◆ What is needed:
What lines below contain the word "ffffff"? Please pull each one out.
[[ Source information open ]]
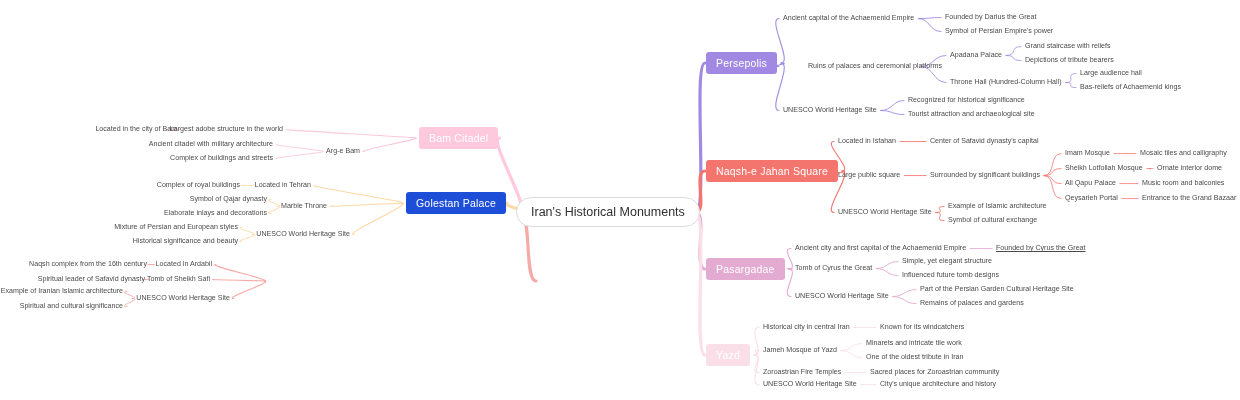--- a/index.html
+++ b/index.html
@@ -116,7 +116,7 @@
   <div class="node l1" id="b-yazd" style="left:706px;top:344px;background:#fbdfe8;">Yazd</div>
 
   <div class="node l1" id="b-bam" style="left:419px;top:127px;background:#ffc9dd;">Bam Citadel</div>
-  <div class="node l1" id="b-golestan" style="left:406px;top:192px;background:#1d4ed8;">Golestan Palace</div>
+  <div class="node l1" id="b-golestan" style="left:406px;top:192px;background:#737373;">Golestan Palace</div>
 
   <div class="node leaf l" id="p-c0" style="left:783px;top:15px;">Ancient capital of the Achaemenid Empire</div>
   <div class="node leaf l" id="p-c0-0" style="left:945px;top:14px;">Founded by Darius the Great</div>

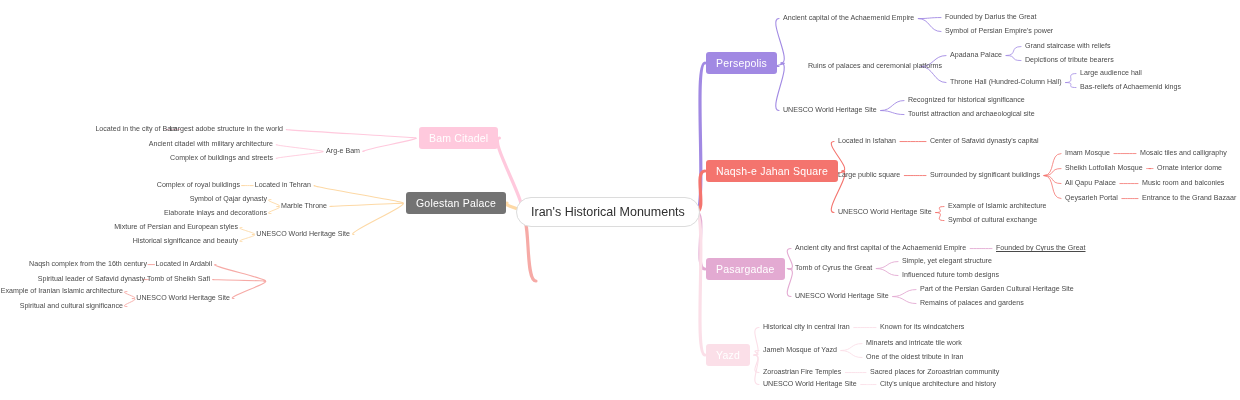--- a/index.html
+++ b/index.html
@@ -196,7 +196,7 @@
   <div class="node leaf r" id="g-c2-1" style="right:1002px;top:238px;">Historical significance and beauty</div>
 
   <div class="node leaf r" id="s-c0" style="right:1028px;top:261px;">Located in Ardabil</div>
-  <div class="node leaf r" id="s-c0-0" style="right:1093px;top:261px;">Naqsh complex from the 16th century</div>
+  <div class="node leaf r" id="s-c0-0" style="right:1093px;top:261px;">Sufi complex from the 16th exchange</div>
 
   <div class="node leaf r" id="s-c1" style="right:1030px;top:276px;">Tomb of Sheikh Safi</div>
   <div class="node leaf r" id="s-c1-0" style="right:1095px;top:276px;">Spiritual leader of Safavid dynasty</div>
[[ Source information closed ]]
[[ Source information open ]]
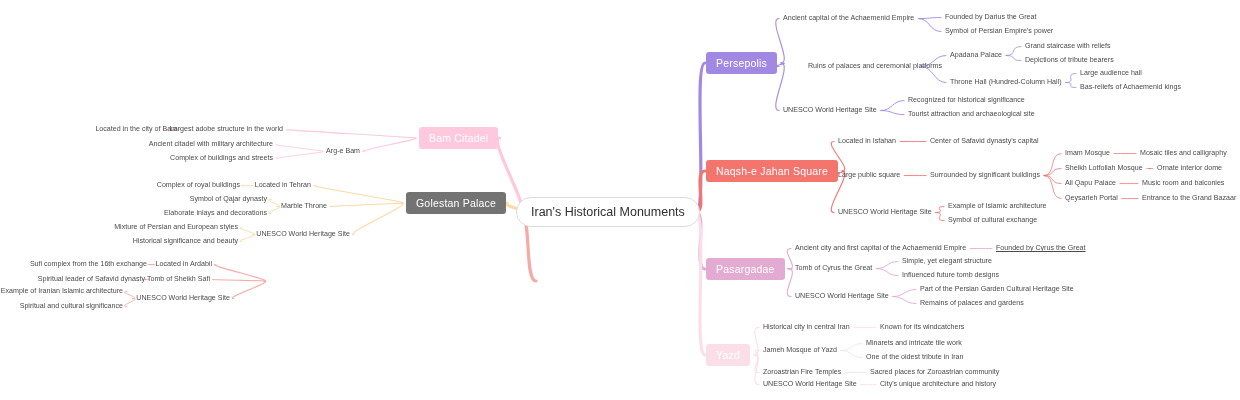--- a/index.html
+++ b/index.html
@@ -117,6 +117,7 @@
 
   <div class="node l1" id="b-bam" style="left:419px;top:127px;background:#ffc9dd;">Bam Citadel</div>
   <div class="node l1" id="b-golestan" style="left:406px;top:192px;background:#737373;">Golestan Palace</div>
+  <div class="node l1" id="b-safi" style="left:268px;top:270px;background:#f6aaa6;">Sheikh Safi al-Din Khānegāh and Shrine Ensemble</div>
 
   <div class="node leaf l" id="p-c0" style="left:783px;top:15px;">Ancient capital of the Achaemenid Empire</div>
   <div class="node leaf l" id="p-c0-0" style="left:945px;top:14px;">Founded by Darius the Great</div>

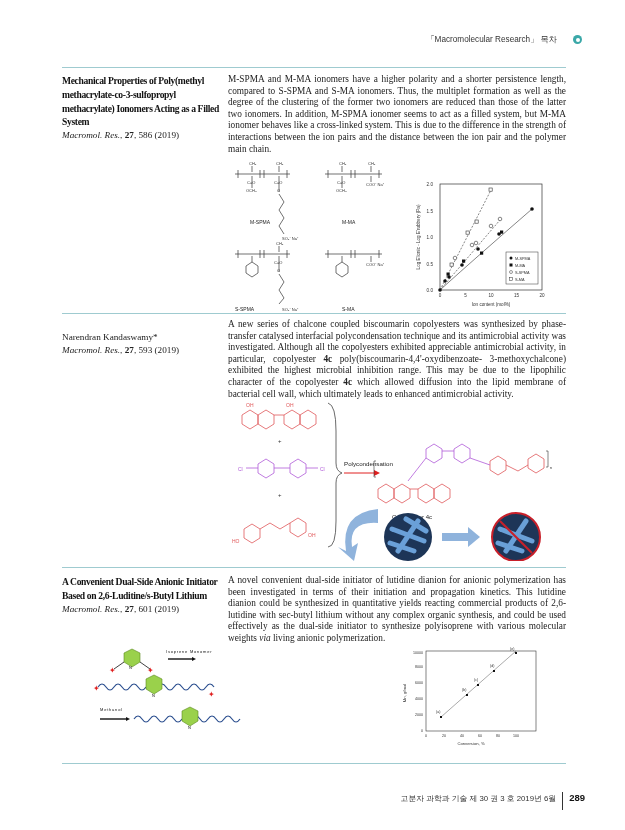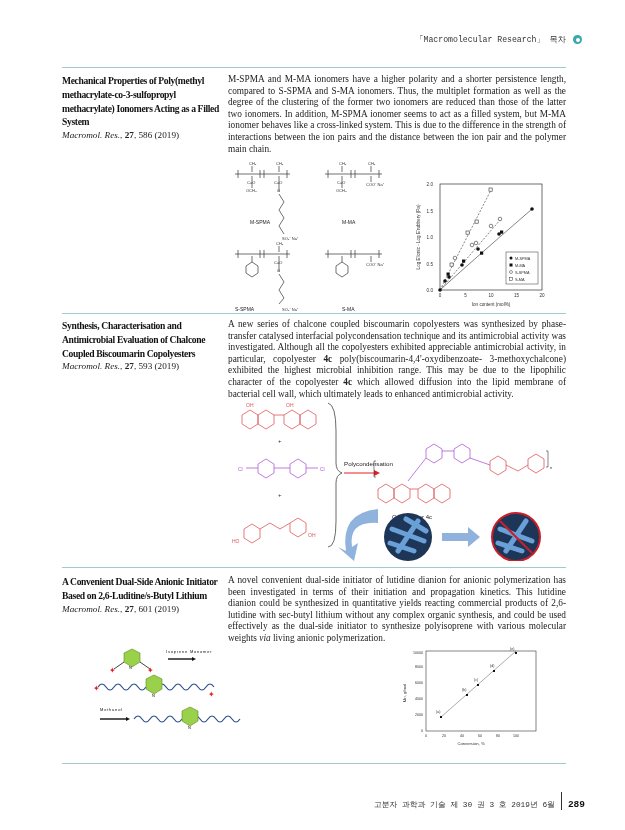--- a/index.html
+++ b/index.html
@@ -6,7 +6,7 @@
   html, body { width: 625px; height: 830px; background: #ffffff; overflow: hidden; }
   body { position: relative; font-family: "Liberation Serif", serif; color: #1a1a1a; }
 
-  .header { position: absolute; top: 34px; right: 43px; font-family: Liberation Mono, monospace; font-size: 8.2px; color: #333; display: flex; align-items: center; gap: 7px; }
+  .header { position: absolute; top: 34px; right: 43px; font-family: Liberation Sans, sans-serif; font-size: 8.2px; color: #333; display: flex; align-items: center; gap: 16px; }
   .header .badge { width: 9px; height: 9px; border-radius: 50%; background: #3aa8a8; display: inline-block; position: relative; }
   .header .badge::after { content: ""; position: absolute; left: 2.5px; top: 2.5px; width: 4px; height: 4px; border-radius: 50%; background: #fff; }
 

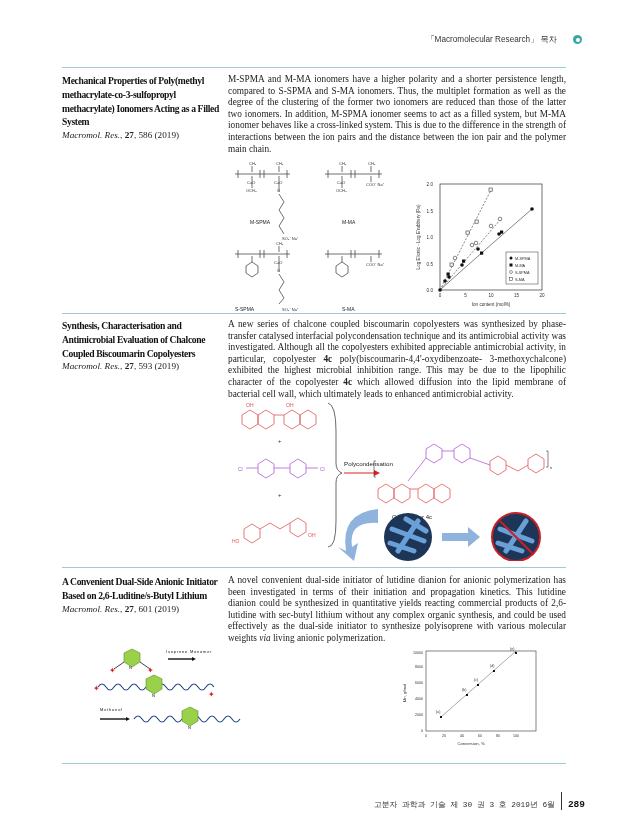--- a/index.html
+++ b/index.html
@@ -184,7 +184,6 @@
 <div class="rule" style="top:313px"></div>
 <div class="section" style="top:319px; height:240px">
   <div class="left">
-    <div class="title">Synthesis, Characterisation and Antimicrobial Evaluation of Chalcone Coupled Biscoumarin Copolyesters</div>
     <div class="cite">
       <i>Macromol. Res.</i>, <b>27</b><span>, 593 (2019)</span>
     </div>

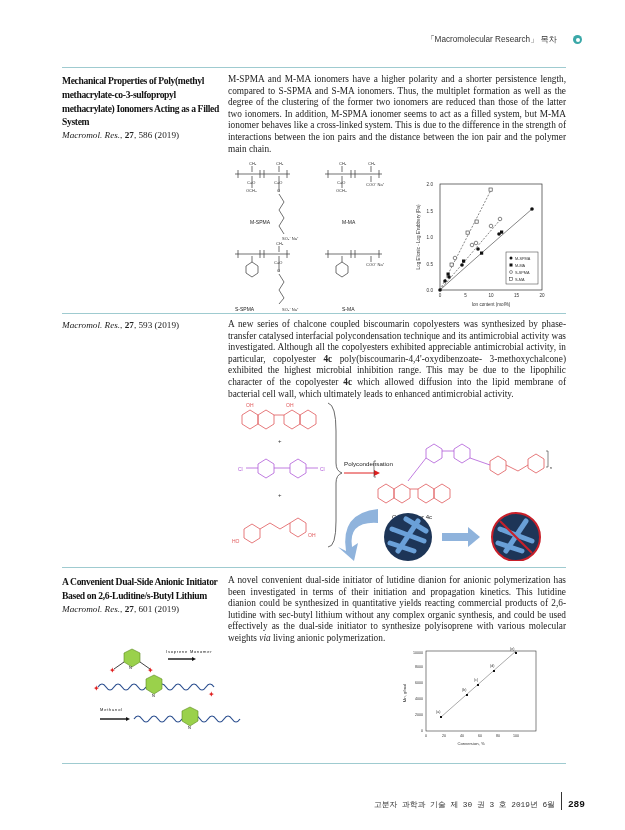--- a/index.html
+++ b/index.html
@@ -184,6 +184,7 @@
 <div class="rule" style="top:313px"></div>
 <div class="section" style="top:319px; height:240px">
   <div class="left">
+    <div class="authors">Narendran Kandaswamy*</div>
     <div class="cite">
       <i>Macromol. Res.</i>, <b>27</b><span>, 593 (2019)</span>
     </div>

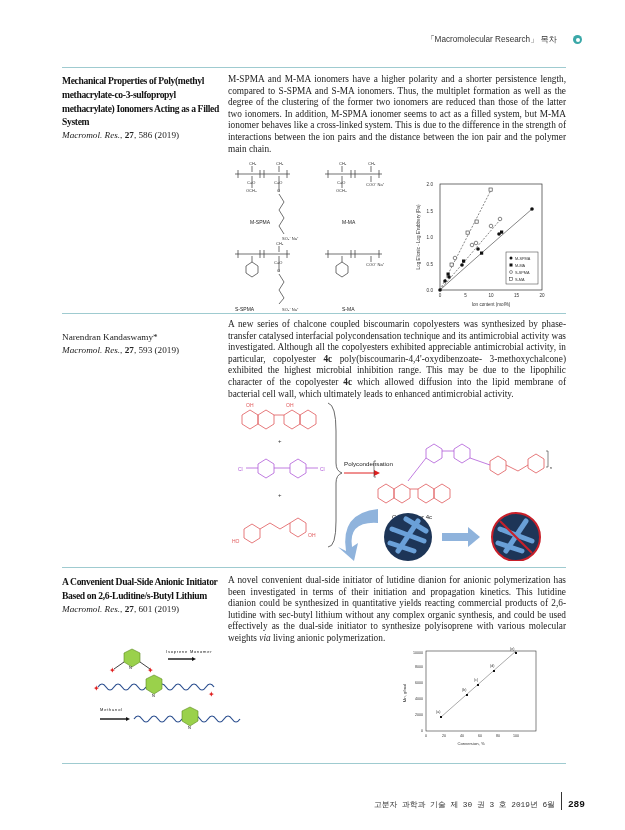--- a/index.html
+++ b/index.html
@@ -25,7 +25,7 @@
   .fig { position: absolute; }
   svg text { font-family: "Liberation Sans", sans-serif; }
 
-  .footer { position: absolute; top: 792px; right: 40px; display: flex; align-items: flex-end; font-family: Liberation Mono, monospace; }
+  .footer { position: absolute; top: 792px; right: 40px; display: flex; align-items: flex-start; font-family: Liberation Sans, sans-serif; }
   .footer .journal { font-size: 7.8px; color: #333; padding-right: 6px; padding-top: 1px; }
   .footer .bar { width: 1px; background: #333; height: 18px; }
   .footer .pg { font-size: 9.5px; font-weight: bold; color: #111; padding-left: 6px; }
[[ Source information closed ]]
[[ Source information open ]]
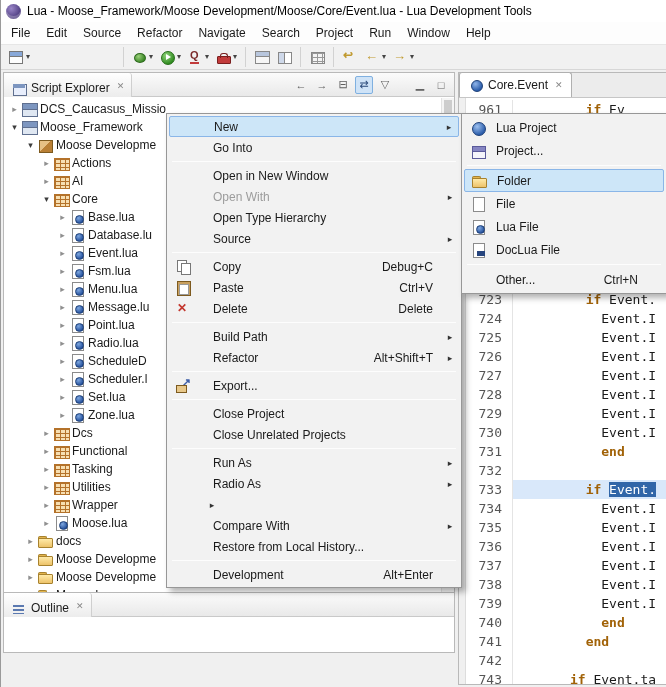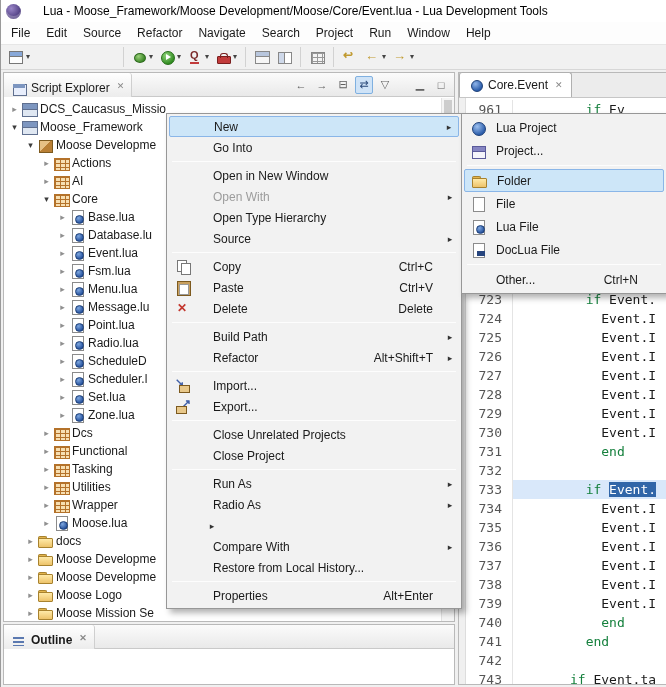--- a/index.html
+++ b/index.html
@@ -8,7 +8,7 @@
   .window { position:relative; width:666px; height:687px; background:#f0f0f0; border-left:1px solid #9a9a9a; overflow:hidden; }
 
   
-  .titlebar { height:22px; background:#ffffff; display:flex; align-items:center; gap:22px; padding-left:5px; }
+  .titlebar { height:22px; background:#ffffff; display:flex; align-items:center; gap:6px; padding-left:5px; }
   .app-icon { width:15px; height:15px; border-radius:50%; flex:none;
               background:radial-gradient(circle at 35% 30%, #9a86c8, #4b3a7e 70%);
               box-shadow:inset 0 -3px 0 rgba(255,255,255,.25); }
[[ Source information closed ]]
◆ Problem solution:
   html, body { width: 625px; height: 830px; background: #ffffff; overflow: hidden; }
-  .titlebar { height:22px; background:#ffffff; display:flex; align-items:center; gap:22px; padding-left:5px; }
+  .titlebar { height:22px; background:#ffffff; display:flex; align-items:center; gap:6px; padding-left:5px; }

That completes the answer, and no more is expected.